INSTRUCTION: Format every line of the items below as a JSON list of strings, with one string per line and blank lines omitted.

Collected data:
———

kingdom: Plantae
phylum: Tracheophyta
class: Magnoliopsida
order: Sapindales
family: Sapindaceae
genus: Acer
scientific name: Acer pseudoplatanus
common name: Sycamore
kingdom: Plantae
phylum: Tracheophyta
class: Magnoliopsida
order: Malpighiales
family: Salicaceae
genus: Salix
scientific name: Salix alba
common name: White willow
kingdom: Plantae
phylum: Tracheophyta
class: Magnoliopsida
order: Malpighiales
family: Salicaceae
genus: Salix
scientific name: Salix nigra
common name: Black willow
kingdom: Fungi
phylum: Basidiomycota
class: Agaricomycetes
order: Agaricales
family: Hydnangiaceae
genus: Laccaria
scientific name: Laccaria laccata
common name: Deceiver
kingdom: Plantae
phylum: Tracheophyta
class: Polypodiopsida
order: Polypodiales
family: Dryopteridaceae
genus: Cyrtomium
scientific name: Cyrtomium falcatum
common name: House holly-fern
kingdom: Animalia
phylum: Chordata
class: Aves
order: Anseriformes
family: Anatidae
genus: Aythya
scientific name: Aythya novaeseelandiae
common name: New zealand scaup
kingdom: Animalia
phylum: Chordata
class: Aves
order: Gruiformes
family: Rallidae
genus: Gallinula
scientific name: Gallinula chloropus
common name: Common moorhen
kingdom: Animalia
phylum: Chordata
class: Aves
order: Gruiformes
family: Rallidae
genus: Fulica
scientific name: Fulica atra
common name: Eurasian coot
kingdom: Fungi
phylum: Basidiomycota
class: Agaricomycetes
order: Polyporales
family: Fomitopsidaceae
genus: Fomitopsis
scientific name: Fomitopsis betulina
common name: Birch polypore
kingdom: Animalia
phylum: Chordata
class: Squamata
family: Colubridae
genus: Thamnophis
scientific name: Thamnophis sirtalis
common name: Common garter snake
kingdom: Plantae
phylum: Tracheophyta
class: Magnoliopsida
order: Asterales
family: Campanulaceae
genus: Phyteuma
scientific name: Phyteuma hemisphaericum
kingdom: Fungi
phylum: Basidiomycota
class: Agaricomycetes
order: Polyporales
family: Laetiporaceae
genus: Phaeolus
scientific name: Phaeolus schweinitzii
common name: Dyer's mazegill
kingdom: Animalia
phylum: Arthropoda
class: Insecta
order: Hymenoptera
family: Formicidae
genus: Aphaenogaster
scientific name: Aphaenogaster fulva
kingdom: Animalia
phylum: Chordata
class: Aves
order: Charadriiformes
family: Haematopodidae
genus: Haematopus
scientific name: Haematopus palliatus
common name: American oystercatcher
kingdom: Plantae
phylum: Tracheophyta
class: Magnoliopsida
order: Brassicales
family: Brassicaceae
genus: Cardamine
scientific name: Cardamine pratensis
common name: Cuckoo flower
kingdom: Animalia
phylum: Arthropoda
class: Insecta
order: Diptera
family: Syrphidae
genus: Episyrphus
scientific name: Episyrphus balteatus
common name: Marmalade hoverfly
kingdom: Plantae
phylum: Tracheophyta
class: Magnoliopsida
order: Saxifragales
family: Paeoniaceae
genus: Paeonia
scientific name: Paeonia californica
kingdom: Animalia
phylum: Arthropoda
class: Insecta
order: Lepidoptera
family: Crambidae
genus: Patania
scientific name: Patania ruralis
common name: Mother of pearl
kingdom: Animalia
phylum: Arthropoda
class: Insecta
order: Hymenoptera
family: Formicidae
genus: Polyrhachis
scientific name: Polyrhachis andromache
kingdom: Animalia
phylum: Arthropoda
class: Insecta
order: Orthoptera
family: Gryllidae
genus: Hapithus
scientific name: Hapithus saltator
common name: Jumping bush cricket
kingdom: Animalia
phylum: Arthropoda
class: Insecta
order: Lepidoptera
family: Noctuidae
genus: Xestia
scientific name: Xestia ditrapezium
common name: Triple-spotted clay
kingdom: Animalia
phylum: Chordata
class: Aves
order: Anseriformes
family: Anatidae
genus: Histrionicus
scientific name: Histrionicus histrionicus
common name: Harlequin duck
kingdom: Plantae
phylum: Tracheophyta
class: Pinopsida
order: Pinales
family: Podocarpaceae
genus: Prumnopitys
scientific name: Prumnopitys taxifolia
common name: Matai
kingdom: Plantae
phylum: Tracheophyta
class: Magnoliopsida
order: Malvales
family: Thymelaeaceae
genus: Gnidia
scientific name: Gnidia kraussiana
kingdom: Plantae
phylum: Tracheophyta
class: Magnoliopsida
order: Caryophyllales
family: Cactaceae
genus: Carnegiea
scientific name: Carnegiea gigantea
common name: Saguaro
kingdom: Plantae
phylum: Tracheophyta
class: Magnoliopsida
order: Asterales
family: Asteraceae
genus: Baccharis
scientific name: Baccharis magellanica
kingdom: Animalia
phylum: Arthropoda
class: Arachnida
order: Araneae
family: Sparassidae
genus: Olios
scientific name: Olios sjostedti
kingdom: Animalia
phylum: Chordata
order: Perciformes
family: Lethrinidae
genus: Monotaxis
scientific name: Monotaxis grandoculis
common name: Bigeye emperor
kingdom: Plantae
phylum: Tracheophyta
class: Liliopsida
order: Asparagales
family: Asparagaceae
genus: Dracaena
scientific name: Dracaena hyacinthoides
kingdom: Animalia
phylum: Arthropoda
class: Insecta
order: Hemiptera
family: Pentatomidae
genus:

———

SOLVED EXERCISE:
[
  "kingdom: Plantae",
  "phylum: Tracheophyta",
  "class: Magnoliopsida",
  "order: Sapindales",
  "family: Sapindaceae",
  "genus: Acer",
  "scientific name: Acer pseudoplatanus",
  "common name: Sycamore",
  "kingdom: Plantae",
  "phylum: Tracheophyta",
  "class: Magnoliopsida",
  "order: Malpighiales",
  "family: Salicaceae",
  "genus: Salix",
  "scientific name: Salix alba",
  "common name: White willow",
  "kingdom: Plantae",
  "phylum: Tracheophyta",
  "class: Magnoliopsida",
  "order: Malpighiales",
  "family: Salicaceae",
  "genus: Salix",
  "scientific name: Salix nigra",
  "common name: Black willow",
  "kingdom: Fungi",
  "phylum: Basidiomycota",
  "class: Agaricomycetes",
  "order: Agaricales",
  "family: Hydnangiaceae",
  "genus: Laccaria",
  "scientific name: Laccaria laccata",
  "common name: Deceiver",
  "kingdom: Plantae",
  "phylum: Tracheophyta",
  "class: Polypodiopsida",
  "order: Polypodiales",
  "family: Dryopteridaceae",
  "genus: Cyrtomium",
  "scientific name: Cyrtomium falcatum",
  "common name: House holly-fern",
  "kingdom: Animalia",
  "phylum: Chordata",
  "class: Aves",
  "order: Anseriformes",
  "family: Anatidae",
  "genus: Aythya",
  "scientific name: Aythya novaeseelandiae",
  "common name: New zealand scaup",
  "kingdom: Animalia",
  "phylum: Chordata",
  "class: Aves",
  "order: Gruiformes",
  "family: Rallidae",
  "genus: Gallinula",
  "scientific name: Gallinula chloropus",
  "common name: Common moorhen",
  "kingdom: Animalia",
  "phylum: Chordata",
  "class: Aves",
  "order: Gruiformes",
  "family: Rallidae",
  "genus: Fulica",
  "scientific name: Fulica atra",
  "common name: Eurasian coot",
  "kingdom: Fungi",
  "phylum: Basidiomycota",
  "class: Agaricomycetes",
  "order: Polyporales",
  "family: Fomitopsidaceae",
  "genus: Fomitopsis",
  "scientific name: Fomitopsis betulina",
  "common name: Birch polypore",
  "kingdom: Animalia",
  "phylum: Chordata",
  "class: Squamata",
  "family: Colubridae",
  "genus: Thamnophis",
  "scientific name: Thamnophis sirtalis",
  "common name: Common garter snake",
  "kingdom: Plantae",
  "phylum: Tracheophyta",
  "class: Magnoliopsida",
  "order: Asterales",
  "family: Campanulaceae",
  "genus: Phyteuma",
  "scientific name: Phyteuma hemisphaericum",
  "kingdom: Fungi",
  "phylum: Basidiomycota",
  "class: Agaricomycetes",
  "order: Polyporales",
  "family: Laetiporaceae",
  "genus: Phaeolus",
  "scientific name: Phaeolus schweinitzii",
  "common name: Dyer's mazegill",
  "kingdom: Animalia",
  "phylum: Arthropoda",
  "class: Insecta",
  "order: Hymenoptera",
  "family: Formicidae",
  "genus: Aphaenogaster",
  "scientific name: Aphaenogaster fulva",
  "kingdom: Animalia",
  "phylum: Chordata",
  "class: Aves",
  "order: Charadriiformes",
  "family: Haematopodidae",
  "genus: Haematopus",
  "scientific name: Haematopus palliatus",
  "common name: American oystercatcher",
  "kingdom: Plantae",
  "phylum: Tracheophyta",
  "class: Magnoliopsida",
  "order: Brassicales",
  "family: Brassicaceae",
  "genus: Cardamine",
  "scientific name: Cardamine pratensis",
  "common name: Cuckoo flower",
  "kingdom: Animalia",
  "phylum: Arthropoda",
  "class: Insecta",
  "order: Diptera",
  "family: Syrphidae",
  "genus: Episyrphus",
  "scientific name: Episyrphus balteatus",
  "common name: Marmalade hoverfly",
  "kingdom: Plantae",
  "phylum: Tracheophyta",
  "class: Magnoliopsida",
  "order: Saxifragales",
  "family: Paeoniaceae",
  "genus: Paeonia",
  "scientific name: Paeonia californica",
  "kingdom: Animalia",
  "phylum: Arthropoda",
  "class: Insecta",
  "order: Lepidoptera",
  "family: Crambidae",
  "genus: Patania",
  "scientific name: Patania ruralis",
  "common name: Mother of pearl",
  "kingdom: Animalia",
  "phylum: Arthropoda",
  "class: Insecta",
  "order: Hymenoptera",
  "family: Formicidae",
  "genus: Polyrhachis",
  "scientific name: Polyrhachis andromache",
  "kingdom: Animalia",
  "phylum: Arthropoda",
  "class: Insecta",
  "order: Orthoptera",
  "family: Gryllidae",
  "genus: Hapithus",
  "scientific name: Hapithus saltator",
  "common name: Jumping bush cricket",
  "kingdom: Animalia",
  "phylum: Arthropoda",
  "class: Insecta",
  "order: Lepidoptera",
  "family: Noctuidae",
  "genus: Xestia",
  "scientific name: Xestia ditrapezium",
  "common name: Triple-spotted clay",
  "kingdom: Animalia",
  "phylum: Chordata",
  "class: Aves",
  "order: Anseriformes",
  "family: Anatidae",
  "genus: Histrionicus",
  "scientific name: Histrionicus histrionicus",
  "common name: Harlequin duck",
  "kingdom: Plantae",
  "phylum: Tracheophyta",
  "class: Pinopsida",
  "order: Pinales",
  "family: Podocarpaceae",
  "genus: Prumnopitys",
  "scientific name: Prumnopitys taxifolia",
  "common name: Matai",
  "kingdom: Plantae",
  "phylum: Tracheophyta",
  "class: Magnoliopsida",
  "order: Malvales",
  "family: Thymelaeaceae",
  "genus: Gnidia",
  "scientific name: Gnidia kraussiana",
  "kingdom: Plantae",
  "phylum: Tracheophyta",
  "class: Magnoliopsida",
  "order: Caryophyllales",
  "family: Cactaceae",
  "genus: Carnegiea",
  "scientific name: Carnegiea gigantea",
  "common name: Saguaro",
  "kingdom: Plantae",
  "phylum: Tracheophyta",
  "class: Magnoliopsida",
  "order: Asterales",
  "family: Asteraceae",
  "genus: Baccharis",
  "scientific name: Baccharis magellanica",
  "kingdom: Animalia",
  "phylum: Arthropoda",
  "class: Arachnida",
  "order: Araneae",
  "family: Sparassidae",
  "genus: Olios",
  "scientific name: Olios sjostedti",
  "kingdom: Animalia",
  "phylum: Chordata",
  "order: Perciformes",
  "family: Lethrinidae",
  "genus: Monotaxis",
  "scientific name: Monotaxis grandoculis",
  "common name: Bigeye emperor",
  "kingdom: Plantae",
  "phylum: Tracheophyta",
  "class: Liliopsida",
  "order: Asparagales",
  "family: Asparagaceae",
  "genus: Dracaena",
  "scientific name: Dracaena hyacinthoides",
  "kingdom: Animalia",
  "phylum: Arthropoda",
  "class: Insecta",
  "order: Hemiptera",
  "family: Pentatomidae",
  "genus:"
]